Key witness, Manfred Schmidt, owner of the holiday cottage which it is claimed was rented out to the IRA unit, has "unambiguously asserted that he had never identified her (Roisin) as the woman ’Beth’."

The warrant claims that fingerprints, allegedly Roisin’s, were found in the holiday cottage. The German authorities now claim however that the fingerprints were actually found 90 km. away at the site of the IRA attack in Osnabruck.

The warrant states that some of the IRA unit returned to Ireland aboard the Roscoff-Cork ferry arriving on July 1 1996. But as Solomon points out, "a check with the ferry company... reveals that there was no ferry which made the Roscoff-Cork crossing on the June 30. There was no ferry which could have arrived at Cork from Roscoff on July 1."

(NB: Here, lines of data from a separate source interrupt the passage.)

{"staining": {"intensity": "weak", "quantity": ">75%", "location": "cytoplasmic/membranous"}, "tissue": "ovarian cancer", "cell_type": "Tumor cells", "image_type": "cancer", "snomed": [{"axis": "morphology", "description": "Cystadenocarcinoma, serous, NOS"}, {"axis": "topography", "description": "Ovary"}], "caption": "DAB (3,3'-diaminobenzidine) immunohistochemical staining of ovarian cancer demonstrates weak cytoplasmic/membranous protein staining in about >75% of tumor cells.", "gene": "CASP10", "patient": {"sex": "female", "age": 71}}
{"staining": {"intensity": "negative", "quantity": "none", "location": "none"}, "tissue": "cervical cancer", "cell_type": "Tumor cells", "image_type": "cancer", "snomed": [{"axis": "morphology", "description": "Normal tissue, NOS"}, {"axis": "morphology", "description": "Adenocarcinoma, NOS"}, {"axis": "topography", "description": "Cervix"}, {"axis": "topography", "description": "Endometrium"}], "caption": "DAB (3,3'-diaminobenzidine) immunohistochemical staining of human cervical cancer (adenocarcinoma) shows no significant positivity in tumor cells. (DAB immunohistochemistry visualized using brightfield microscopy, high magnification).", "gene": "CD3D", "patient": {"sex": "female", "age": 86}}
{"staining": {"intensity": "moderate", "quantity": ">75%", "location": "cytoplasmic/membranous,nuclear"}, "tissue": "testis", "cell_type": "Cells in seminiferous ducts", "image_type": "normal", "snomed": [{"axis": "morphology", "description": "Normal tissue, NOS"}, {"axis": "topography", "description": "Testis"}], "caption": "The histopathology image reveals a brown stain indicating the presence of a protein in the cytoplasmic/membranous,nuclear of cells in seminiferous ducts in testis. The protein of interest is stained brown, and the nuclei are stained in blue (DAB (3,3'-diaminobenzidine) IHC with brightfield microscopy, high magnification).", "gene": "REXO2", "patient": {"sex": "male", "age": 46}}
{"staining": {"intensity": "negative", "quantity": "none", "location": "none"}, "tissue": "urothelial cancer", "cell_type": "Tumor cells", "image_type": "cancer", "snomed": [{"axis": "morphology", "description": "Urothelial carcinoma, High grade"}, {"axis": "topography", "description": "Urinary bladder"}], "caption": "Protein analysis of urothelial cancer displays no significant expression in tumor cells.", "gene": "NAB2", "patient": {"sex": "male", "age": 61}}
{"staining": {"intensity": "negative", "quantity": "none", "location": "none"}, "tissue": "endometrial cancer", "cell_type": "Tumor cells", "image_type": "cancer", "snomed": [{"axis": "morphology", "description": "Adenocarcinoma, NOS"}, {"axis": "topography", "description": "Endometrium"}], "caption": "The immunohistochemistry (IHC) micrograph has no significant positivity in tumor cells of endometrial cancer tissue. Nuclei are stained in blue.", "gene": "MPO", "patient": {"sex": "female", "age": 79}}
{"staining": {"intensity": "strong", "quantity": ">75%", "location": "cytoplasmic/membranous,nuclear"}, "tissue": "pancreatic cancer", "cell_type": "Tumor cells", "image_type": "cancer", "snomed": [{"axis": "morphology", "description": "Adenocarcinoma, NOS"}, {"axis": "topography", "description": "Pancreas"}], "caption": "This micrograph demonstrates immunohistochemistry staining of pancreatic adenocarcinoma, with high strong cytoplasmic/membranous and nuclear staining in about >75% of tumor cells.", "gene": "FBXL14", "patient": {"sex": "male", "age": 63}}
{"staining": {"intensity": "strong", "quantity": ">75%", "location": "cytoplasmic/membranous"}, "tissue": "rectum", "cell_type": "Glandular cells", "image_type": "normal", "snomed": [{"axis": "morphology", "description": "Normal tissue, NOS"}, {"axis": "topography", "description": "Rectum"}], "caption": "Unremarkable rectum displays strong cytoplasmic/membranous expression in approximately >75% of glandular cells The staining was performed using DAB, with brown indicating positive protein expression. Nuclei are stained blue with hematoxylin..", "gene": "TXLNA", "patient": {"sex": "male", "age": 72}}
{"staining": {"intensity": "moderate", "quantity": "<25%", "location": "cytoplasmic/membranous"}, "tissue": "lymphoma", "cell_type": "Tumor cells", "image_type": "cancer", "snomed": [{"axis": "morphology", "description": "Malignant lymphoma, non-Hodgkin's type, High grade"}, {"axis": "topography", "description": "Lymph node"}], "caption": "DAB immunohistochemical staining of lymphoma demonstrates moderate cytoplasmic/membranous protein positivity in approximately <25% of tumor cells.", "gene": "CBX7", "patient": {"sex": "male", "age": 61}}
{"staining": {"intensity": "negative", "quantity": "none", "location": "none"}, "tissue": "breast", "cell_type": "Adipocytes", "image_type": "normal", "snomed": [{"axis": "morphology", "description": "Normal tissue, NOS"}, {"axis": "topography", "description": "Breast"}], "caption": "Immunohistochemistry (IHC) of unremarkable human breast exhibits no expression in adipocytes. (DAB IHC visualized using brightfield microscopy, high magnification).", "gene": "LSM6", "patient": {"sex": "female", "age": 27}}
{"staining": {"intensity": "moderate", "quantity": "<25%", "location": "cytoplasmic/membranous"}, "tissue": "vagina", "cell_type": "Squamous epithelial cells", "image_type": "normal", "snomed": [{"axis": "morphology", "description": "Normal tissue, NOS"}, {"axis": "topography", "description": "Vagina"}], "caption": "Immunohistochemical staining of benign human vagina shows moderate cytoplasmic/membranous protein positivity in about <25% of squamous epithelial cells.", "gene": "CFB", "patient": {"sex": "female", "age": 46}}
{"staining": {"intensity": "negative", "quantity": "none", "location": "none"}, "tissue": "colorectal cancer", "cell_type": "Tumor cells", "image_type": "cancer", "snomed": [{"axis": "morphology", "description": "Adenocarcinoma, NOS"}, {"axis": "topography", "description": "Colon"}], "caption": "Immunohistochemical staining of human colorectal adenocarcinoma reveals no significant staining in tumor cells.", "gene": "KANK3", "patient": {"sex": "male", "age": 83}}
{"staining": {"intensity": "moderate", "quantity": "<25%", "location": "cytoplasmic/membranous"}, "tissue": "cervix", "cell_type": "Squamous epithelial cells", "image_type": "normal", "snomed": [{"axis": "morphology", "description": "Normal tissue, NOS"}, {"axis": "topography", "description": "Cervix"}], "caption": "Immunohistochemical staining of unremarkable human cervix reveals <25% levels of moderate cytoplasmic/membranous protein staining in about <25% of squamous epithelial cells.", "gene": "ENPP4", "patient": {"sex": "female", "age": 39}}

Woman Detective Constable, Douris, is said to have told Roisin that the problem with the cease-fires and the release of prisoners was that "republicans are breeding like rats, breeding like shit". This RUC officer is alleged to have told Roisin which parts of her body were most vulnerable to blows which would induce a miscarriage without any evidence showing afterwards. She is also said to have given a vivid description of the haemorrhage suffered by the another female detainee from Belfast.

Detective McRoberts allegedly told Roisin on the fourth or fifth day that Derek Martindale, the head of RUC Special Branch, had gone "on a wee holiday" and would be bringing back "a package deal". It is thought that Martindale travelled to Germany at this time knowing that the German authorities wanted a woman suspect in the Osnabruck case and hoping to put Roisin ’in the frame’. In other words, the German interest in Roisin was aroused by the RUC Special Branch having failed to pin anything else on the daughter of that "republican bitch".

Roisin’s abusive treatment is no accident. Louis Blom Cooper QC, appointed by the British Government to oversee conditions in the interrogation centres, recently found that "complaints continue to be received alleging psychological abuse, personal threats and threats concerning the detainee’s relatives. Not infrequently, detainees have complained of the demeaning, degrading and insulting remarks made about them, their spouses, partners or relatives."